350 – Administrative Data, Record Linkage, and Latent Class Models
Combining Cluster Sampling and Link-Tracing Sampling: Estimating the Size of a Hidden Population in the Presence of Heterogeneous Link-Probabilities Modeled by a Latent-Class Model
Jesus Armando Dominguez-Molina
Autonomous University of Sinaloa
Martin Felix-Medina
Autonomous University of Sinaloa
In this work we proposed estimators of the size of a hidden population, such as sexual workers and drug users. Specifically, we derive unconditional and conditional maximum likelihood estimators to be used along with the variant of link-tracing sampling proposed by Flix-Medina and Thompson (Jour. Official Stat., 2004). In this variant, a sampling frame made up by sites where the members of the population can be found with high probabilities, such as bars and parks, is constructed. The population is not assumed to be completely covered by the frame. Then an initial simple random sample of sites is selected from the frame.
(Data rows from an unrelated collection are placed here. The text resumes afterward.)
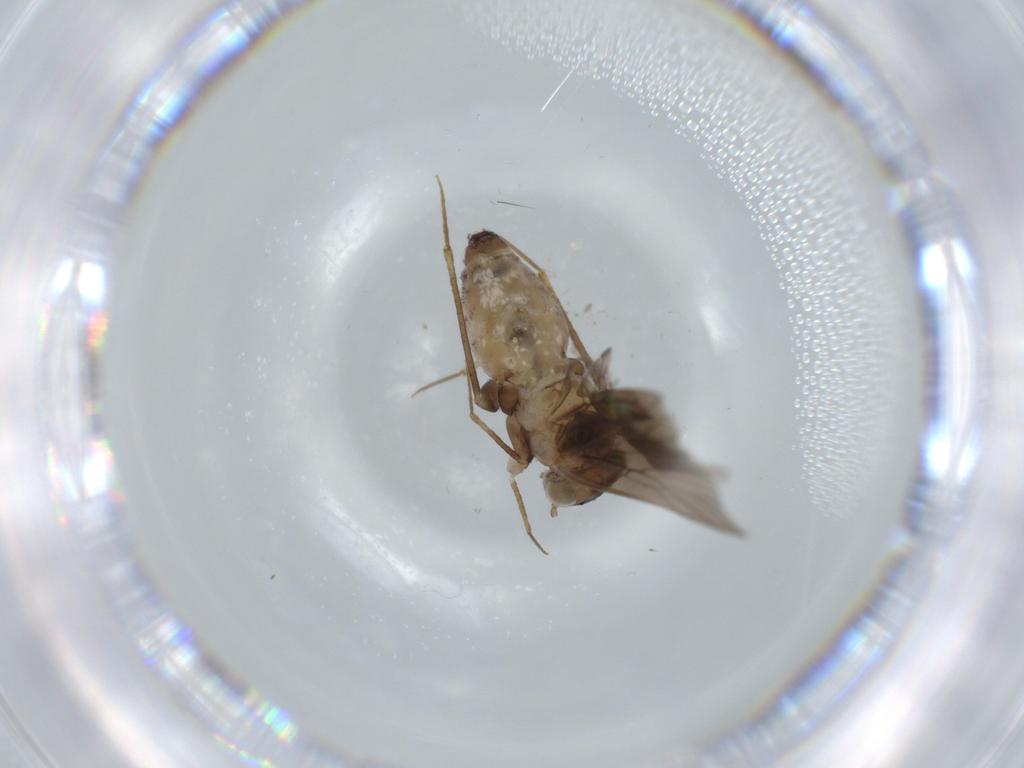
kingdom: Animalia
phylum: Arthropoda
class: Insecta
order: Psocodea
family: Lepidopsocidae
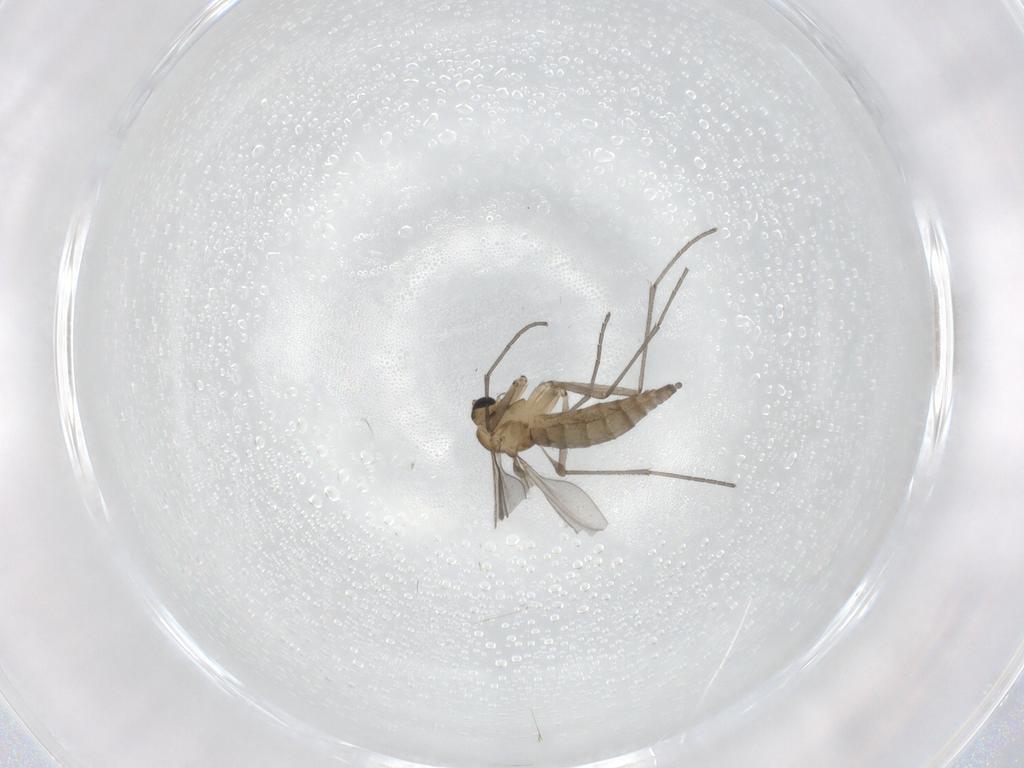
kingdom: Animalia
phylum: Arthropoda
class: Insecta
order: Diptera
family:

The people in the sampled sites are identified and they are asked to name other members of the population. We say that there is a link between a site and a person if that person is named by at least one element in the site. Following an idea used by Pledger (Biometrics, 2000) in the context of capture-recapture, we derived maximum likelihood estimators under the assumption that the elements in the population can be grouped into a number of classes according to their susceptibility of being linked to a site in the initial sample. Elements in the same class have the same probability of being linked to a particular site, while elements in different classes have different link probabilities. This assumption allows us to model the heterogeneity of the link probabilities. The unconditional maximum likelihood estimator is obtained by using the ordinary maximum likelihood approach, whereas the conditional maximum likelihood estimator is obtained by using an approach proposed by Sanathanan (Annals of Math. Stat., 1972). The results of a simulation study indicate that the proposed estimators require relatively large sampling fractions to perform satisfactorily, otherwise they present problems of high variability and numerical instability.